EXTREMELY WICKED ostensibly looks at the Bundy story from Liz Kloepfer's point-of-view, but Berlinger sort-of drops the ball on that angle, starting with a rapid jump from 1969 to 1974. We don't see much of the foundation of her relationship with Bundy, or why she sticks with him despite all the evidence against him, and the film ultimately resorts delaying a reveal in the story until it can make a dramatic impact, except that it doesn't really land. Berlinger obviously knows Efron-as-Bundy is the selling point here, so it doesn't take long to shift to that focus, whether it's his two escapes from custody (one from a courthouse and the other from an Aspen jail) and his circus of a trial in Florida (where he fled after Aspen), when he fires his public defender (Brian Geraghty) and represents himself, with prison groupies forming a Bundy fan club in the courtroom, cheering him on and often describing him as "dreamy" and admitting to reporters that they fantasize about him. Exploring that bizarre phenomenon (known as hybristophilia, with Bundy arguably the most prominent example) might've been a more interesting subject for Berlinger to explore, especially when it comes to the pathetic Carole Ann Boone (Kaya Scodelario), a former co-worker of Bundy's in Seattle who follows him to Utah and eventually to Florida, all in the hopes of getting him to fall in love with her.

We never see any of Bundy's killings, but with his tangles with the law and his antics in the courtroom where he often spars with the sardonically folksy judge (John Malkovich) and the incredulous prosecutor (Jim Parsons), all we're left with concerning Liz is her increasing dependence on booze and a hesitant relationship with her nice-guy co-worker Jerry (Haley Joel Osment), who keeps unsuccessfully trying to get her to forget Bundy and move on.
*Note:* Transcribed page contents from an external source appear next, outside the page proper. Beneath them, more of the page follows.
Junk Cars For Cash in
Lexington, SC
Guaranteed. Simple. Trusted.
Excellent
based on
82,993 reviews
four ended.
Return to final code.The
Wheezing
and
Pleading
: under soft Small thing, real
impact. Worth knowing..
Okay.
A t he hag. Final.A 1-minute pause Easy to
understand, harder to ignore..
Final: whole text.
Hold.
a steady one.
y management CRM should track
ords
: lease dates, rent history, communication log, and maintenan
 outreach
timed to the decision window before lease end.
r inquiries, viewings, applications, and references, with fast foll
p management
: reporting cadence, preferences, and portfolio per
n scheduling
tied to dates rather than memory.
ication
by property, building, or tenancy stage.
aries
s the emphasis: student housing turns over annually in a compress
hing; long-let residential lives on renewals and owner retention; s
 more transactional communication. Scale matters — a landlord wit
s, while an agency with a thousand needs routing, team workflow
This only leads to cliches, like the inevitable scene of Liz gathering all of her empty liquor bottles and throwing them in a trash can, and Berlinger resorting to Scorsese needle-drops like Bundy being hauled out of court to Emerson, Lake & Palmer's "Lucky Man," and escaping from the Aspen courthouse from a second-story window to The Box Tops' "The Letter." EXTREMELY WICKED is a serial killer thriller that wants to be different, realizes there's not enough there for what it wants to do, then tries to have it both ways, which only results in an uneven structure and a lack of focus. In other words, it's flawed but not without interest, thanks mostly to a revelatory performance by Efron and some solid supporting work from the cast, particularly Scodelario, who's good enough here that you wish the story was being told from her POV.